Because of its central theme, Placenta is an album of universal scope. It is also, however, a distinctly Californian record. This is most obvious on a piece called In Appreciation Of Chico Hamilton’s Vast Influence On The West Coast Sound, which pays loving homage to the great LA-born, NYC-based jazz drummer. Its intricate, subtle rhythms are augmented by flourishes of spacy synth. Spiritual themes have been explored by many California artists, and are of central importance on This “I” Was Not, featuring Ariel Kalma’s spoken poetry and Surya Botofasina’s warbling organ.

Although these spiritual concerns are treated with due seriousness, the album is not short on humour: witness the delightful musical pun of Real Vital Organs (on which Jamael Dean’s organ creates a kind of bodily avant-garde space-fusion). Synthesised guitar, bowed bass, and exploratory drums combine on Surges, Expansions, a track that sounds like something Sun Ra might have heard in his deepest dreams. The ghost of Herman Blount and his Arkestra haunts much of this album: space is indeed the place, but for Niño, that means inner as well as outer space. The short, beautiful Carla’s Beads provides the perfect synthesis of meditative introspection and celestial mind-expansion, while the album’s mighty final track, “Play Kerri Chandler’s RAIN”, runs back and forth between electronic bleeps, hooting vocalisations, organic and interpretive percussion and pointillist bass notes.

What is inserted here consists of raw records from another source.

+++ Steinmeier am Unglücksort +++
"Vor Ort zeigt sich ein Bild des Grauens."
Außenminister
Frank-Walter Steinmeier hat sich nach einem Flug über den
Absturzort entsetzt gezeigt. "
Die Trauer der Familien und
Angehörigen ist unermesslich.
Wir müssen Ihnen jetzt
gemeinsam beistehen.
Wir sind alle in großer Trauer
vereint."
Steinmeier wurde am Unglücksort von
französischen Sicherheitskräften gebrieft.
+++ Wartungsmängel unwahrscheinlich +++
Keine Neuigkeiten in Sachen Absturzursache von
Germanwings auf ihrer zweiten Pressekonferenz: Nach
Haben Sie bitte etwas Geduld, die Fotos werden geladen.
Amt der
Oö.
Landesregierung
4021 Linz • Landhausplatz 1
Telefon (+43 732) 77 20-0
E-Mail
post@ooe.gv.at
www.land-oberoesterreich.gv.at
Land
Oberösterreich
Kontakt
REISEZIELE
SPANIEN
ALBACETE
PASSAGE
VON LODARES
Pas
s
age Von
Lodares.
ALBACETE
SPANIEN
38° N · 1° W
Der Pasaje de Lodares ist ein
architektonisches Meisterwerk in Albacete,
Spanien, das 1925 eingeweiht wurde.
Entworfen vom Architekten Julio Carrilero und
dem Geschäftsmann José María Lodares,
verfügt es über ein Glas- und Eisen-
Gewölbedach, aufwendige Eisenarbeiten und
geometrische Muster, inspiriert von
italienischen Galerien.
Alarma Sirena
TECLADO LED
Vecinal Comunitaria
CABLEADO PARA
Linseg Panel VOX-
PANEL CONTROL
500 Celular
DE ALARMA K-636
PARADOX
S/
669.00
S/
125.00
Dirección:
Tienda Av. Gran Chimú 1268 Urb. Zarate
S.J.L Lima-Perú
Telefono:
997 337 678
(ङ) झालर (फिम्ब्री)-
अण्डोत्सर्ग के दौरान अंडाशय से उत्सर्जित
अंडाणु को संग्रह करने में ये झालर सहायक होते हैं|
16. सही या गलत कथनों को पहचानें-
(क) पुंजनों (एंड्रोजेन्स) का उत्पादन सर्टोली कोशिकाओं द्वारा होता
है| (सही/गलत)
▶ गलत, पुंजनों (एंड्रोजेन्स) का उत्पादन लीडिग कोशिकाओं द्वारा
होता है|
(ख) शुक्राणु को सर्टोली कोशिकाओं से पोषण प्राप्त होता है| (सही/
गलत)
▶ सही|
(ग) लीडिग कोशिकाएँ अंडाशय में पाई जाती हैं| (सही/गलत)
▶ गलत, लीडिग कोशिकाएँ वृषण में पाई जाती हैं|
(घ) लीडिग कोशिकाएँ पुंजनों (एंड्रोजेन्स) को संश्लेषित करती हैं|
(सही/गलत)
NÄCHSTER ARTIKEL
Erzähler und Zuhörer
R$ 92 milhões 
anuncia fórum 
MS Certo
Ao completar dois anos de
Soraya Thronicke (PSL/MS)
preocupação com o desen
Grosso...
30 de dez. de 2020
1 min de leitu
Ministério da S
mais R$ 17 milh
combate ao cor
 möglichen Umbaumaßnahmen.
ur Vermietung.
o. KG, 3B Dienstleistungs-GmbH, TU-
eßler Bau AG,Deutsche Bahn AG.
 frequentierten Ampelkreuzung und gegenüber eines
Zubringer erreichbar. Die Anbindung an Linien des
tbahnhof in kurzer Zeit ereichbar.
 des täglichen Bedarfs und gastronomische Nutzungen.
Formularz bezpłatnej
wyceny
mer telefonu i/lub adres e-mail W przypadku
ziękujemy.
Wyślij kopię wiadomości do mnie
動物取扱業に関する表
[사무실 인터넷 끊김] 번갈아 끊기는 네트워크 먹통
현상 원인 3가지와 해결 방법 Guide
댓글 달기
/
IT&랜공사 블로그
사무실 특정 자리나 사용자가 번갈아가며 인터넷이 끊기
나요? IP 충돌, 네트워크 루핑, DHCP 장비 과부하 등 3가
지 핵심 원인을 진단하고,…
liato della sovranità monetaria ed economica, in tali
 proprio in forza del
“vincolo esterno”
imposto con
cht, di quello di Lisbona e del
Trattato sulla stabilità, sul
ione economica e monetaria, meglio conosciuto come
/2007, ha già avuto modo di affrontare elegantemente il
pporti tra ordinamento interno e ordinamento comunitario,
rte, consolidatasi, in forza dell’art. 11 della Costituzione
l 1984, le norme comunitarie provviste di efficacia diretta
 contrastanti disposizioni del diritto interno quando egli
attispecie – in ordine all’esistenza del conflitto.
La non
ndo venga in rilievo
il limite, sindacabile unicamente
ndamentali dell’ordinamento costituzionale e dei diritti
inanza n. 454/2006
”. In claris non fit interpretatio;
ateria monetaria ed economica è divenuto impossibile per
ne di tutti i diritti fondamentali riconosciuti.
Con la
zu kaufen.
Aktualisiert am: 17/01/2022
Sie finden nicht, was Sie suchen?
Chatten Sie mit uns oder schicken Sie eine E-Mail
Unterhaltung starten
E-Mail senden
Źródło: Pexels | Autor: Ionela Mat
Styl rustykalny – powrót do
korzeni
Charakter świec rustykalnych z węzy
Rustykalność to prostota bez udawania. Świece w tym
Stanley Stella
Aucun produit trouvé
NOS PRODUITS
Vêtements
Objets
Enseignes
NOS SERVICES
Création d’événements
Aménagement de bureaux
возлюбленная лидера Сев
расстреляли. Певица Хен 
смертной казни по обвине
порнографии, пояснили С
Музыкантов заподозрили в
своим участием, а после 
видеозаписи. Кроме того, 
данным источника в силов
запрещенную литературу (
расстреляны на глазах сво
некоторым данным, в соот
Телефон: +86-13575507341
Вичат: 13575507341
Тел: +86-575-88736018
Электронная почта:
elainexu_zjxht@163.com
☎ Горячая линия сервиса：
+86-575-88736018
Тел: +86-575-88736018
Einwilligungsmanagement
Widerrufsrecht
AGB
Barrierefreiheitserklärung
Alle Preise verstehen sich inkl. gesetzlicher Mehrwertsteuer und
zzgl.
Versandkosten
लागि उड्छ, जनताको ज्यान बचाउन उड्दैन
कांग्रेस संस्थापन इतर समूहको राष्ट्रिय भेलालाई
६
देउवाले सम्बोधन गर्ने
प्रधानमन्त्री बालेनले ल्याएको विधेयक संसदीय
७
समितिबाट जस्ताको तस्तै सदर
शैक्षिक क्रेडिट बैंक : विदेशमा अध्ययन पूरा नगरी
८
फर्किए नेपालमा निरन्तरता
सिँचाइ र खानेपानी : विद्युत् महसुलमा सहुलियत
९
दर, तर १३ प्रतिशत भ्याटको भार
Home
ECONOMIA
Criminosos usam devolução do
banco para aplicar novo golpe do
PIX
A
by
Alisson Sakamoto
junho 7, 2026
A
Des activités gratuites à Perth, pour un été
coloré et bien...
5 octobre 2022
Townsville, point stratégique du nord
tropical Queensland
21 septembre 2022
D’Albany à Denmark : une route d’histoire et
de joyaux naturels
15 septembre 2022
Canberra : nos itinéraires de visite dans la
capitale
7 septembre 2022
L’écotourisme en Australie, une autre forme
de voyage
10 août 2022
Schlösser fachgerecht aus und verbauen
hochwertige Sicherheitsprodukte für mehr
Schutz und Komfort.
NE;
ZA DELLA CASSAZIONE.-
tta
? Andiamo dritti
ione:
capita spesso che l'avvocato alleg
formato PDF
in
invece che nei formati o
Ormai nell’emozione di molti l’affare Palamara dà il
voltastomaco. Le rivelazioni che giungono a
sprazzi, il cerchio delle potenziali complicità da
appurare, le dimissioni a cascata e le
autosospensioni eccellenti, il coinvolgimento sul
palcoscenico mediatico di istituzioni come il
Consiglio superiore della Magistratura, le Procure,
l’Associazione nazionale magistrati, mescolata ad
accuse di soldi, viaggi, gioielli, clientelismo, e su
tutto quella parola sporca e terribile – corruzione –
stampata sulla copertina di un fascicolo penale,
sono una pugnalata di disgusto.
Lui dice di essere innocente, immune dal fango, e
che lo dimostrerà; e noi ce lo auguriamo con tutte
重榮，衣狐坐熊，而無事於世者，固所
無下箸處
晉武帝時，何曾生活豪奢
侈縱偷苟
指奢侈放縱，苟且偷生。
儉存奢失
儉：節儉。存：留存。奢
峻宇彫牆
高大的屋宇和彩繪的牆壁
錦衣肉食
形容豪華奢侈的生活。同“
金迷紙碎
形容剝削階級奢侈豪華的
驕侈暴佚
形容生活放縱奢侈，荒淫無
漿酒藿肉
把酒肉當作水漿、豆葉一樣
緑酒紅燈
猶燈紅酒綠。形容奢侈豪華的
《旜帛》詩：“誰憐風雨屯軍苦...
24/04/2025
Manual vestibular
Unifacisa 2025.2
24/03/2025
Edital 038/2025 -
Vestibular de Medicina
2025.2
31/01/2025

André 3000 makes an appearance on the almost pastoral Birthworkers Magic, And How We Get Hear… where he creates a bubbling, bucolic flute-scape along with fellow flautist Maia. A large ensemble cast features on the flowing epic Placenta, Nourishment, New Home, The Galaxy, a free-jazz space odyssey that also features the voices of Niño’s partner and child and a surprising, fluttering accordion courtesy of Michael Bolger. But despite the massed and varied ranks of collaborators, the whole album has a decidedly natural flow to it. Niño has somehow managed to capture the way in which the natural process of human reproduction, childbirth and becoming a parent can apparently make time speed up or slow down. This strange feeling – time suspended, time rushing by – permeates the entirety of Placenta. Niño’s musical contributions – his chimes, bells, cymbals, gongs and shakers – provide a consistent backdrop, but equally importantly, he acts as a facilitator or catalyst or lightning rod through which the swell of creativity can be filtered and condensed. The result is a work of warmth and humanity and unruly, anarchic joy.

Placenta is released on May 24th via International Anthem.